[Record excerpts — start]
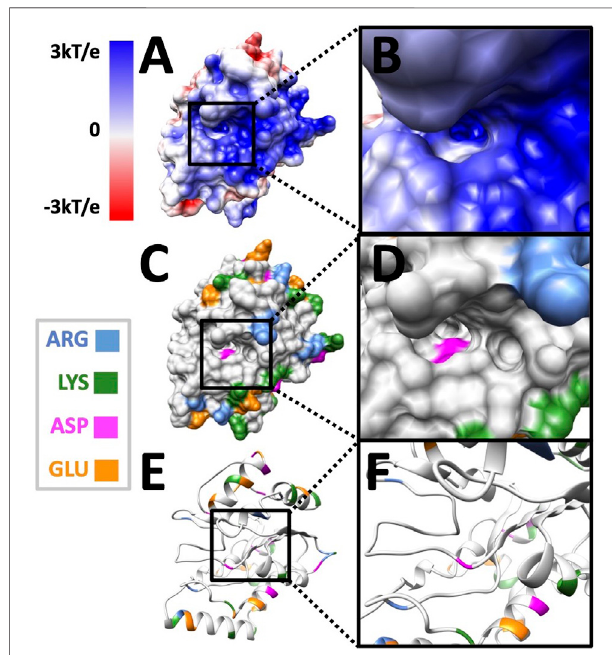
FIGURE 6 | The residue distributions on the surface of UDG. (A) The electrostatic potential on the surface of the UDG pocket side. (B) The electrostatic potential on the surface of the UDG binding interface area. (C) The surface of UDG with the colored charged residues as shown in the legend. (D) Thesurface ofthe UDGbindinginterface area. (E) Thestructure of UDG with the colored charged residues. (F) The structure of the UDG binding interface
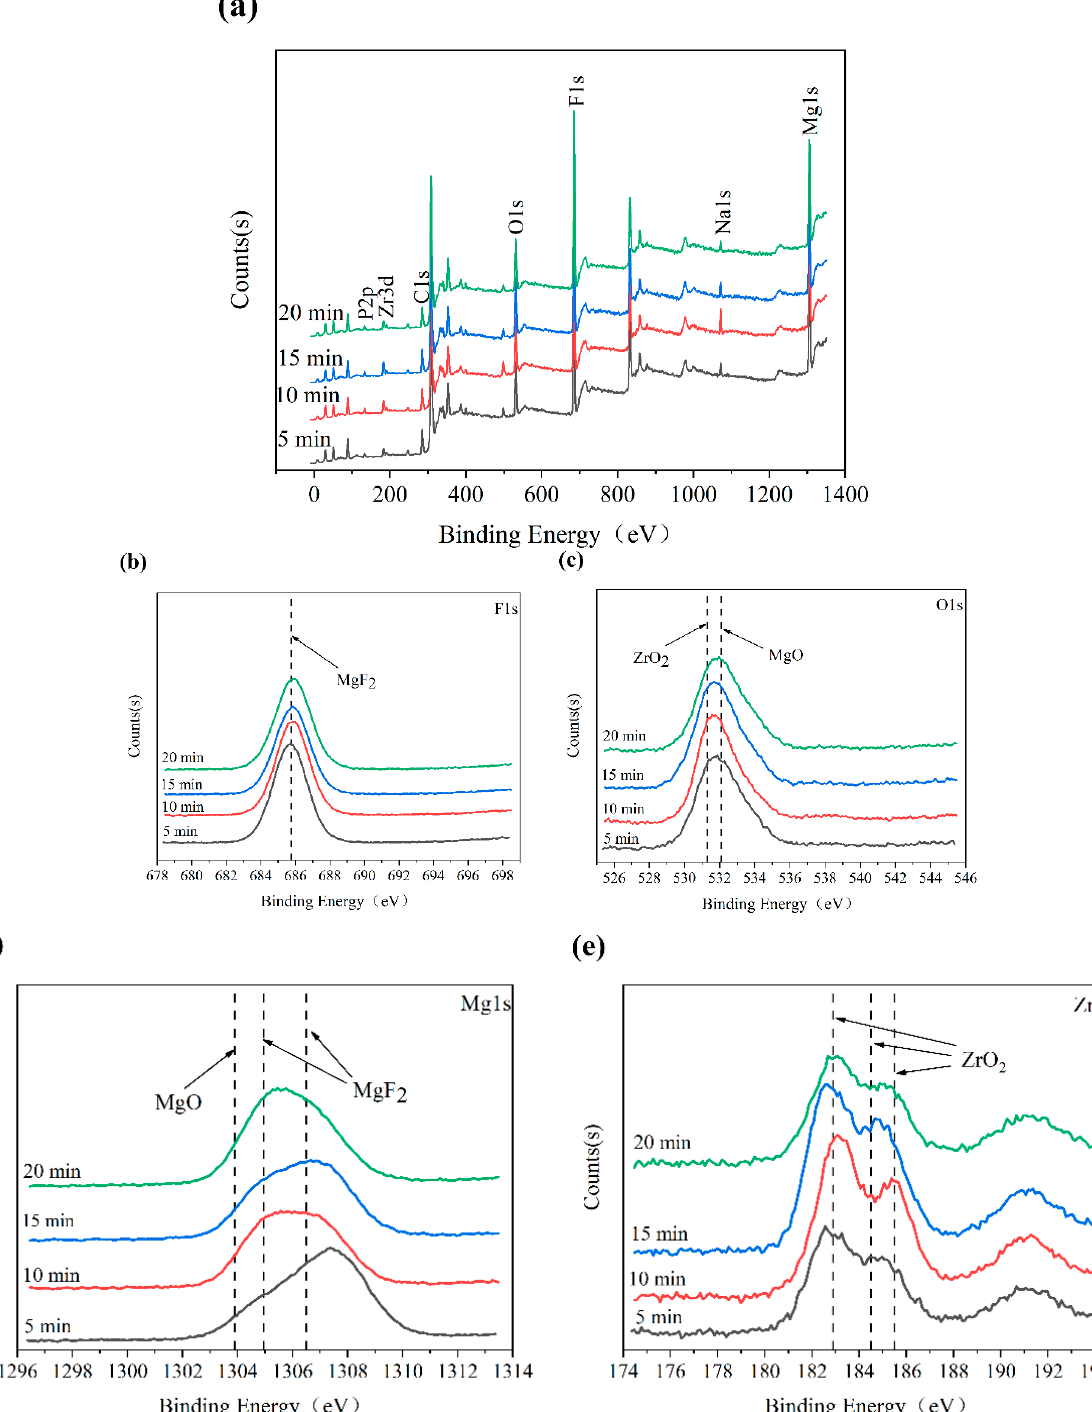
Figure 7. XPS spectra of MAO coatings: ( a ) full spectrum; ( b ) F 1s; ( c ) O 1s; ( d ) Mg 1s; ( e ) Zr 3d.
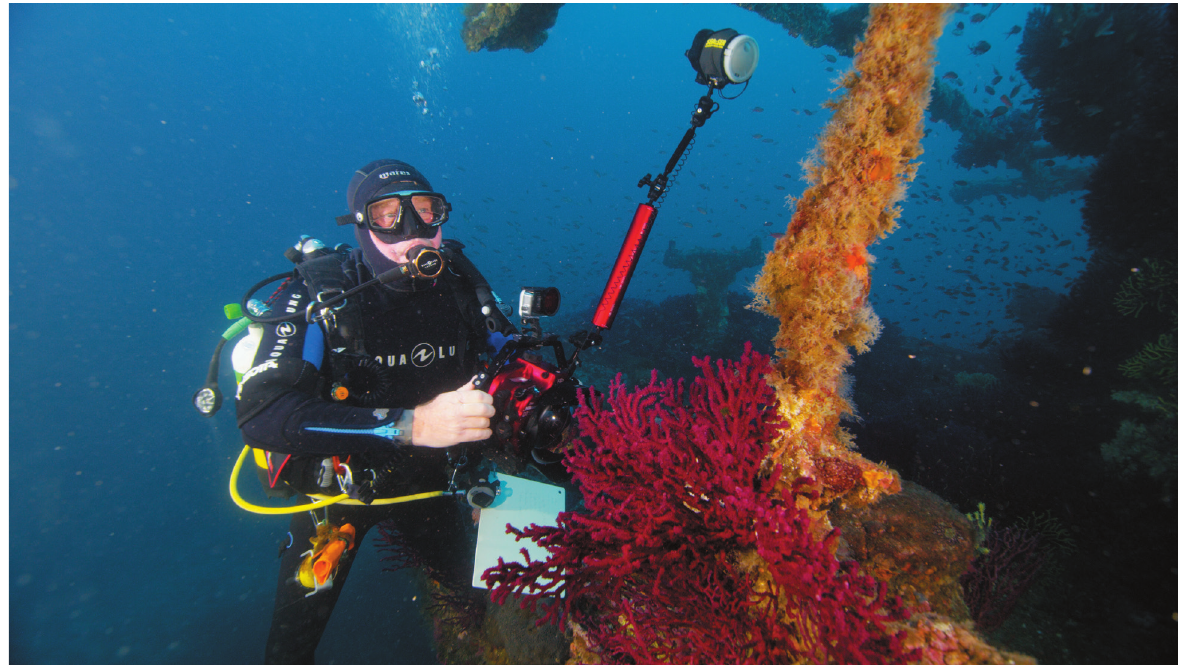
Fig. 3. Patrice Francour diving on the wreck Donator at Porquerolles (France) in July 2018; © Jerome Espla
[Record excerpts — finish]
[Record excerpts — start]
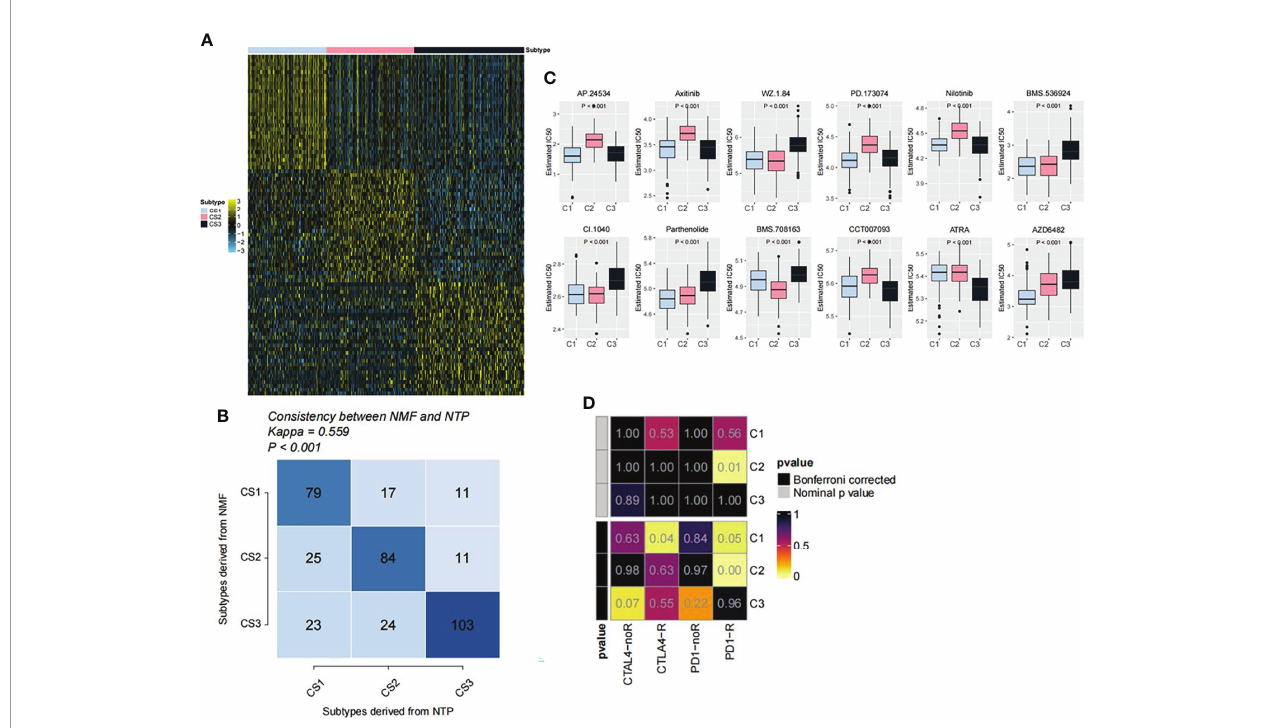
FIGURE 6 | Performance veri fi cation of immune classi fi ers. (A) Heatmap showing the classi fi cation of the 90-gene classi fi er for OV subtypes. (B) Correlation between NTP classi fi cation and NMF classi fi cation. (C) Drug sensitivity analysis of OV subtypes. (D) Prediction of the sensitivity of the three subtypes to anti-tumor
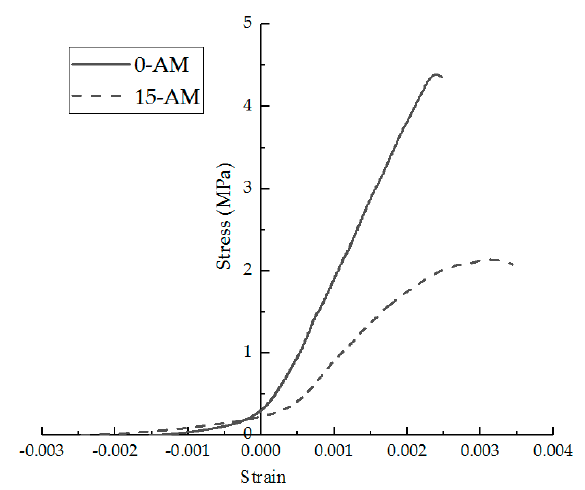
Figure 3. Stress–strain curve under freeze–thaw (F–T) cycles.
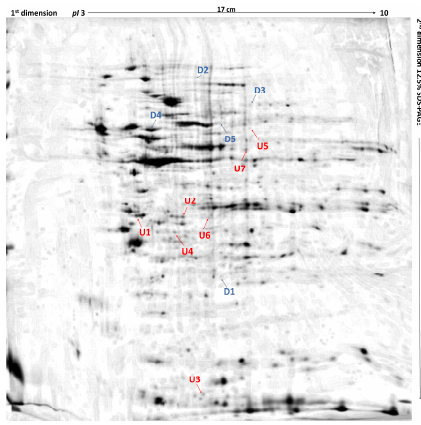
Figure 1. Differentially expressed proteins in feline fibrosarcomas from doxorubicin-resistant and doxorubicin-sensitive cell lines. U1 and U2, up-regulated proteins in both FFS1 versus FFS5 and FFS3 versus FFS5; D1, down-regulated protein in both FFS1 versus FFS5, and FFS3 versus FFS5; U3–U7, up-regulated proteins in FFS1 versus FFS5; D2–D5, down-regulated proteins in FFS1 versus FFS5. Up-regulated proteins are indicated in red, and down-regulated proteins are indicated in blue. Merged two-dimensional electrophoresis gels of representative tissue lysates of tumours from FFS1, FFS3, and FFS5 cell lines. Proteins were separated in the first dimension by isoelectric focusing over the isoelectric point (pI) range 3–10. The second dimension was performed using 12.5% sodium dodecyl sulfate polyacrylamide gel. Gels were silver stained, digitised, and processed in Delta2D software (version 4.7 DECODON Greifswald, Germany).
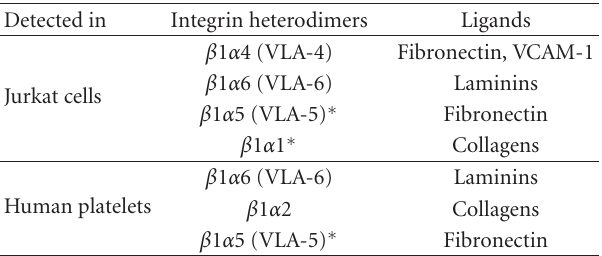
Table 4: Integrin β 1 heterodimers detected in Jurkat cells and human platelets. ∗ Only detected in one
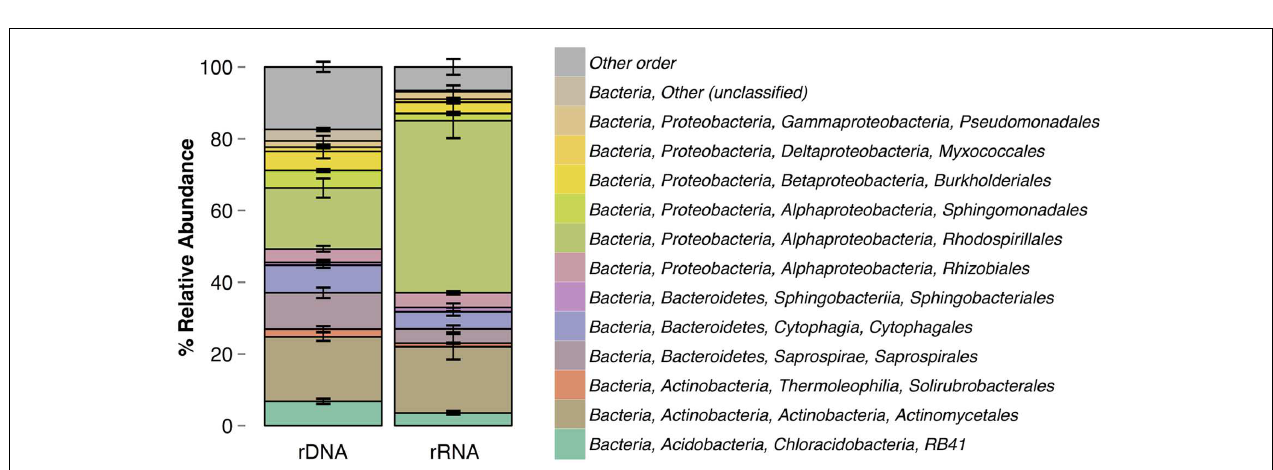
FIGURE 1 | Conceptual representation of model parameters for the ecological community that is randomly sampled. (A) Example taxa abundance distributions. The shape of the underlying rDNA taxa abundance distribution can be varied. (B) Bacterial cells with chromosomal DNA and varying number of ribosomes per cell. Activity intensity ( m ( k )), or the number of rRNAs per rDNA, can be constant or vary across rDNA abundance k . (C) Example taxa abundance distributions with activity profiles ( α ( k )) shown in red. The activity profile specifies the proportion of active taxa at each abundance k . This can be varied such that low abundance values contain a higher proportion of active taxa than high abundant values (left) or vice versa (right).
[Record excerpts — finish]
Print, word for word, the lines above that run from the line containing "FIGURE 6 | The" to the line containing "Fig. 3. Patrice", both included. Keep the pictures out.

FIGURE 6 | The residue distributions on the surface of UDG. (A) The electrostatic potential on the surface of the UDG pocket side. (B) The electrostatic potential on the surface of the UDG binding interface area. (C) The surface of UDG with the colored charged residues as shown in the legend. (D) Thesurface ofthe UDGbindinginterface area. (E) Thestructure of UDG with the colored charged residues. (F) The structure of the UDG binding interface
Figure 7. XPS spectra of MAO coatings: ( a ) full spectrum; ( b ) F 1s; ( c ) O 1s; ( d ) Mg 1s; ( e ) Zr 3d.
Fig. 3. Patrice Francour diving on the wreck Donator at Porquerolles (France) in July 2018; © Jerome Espla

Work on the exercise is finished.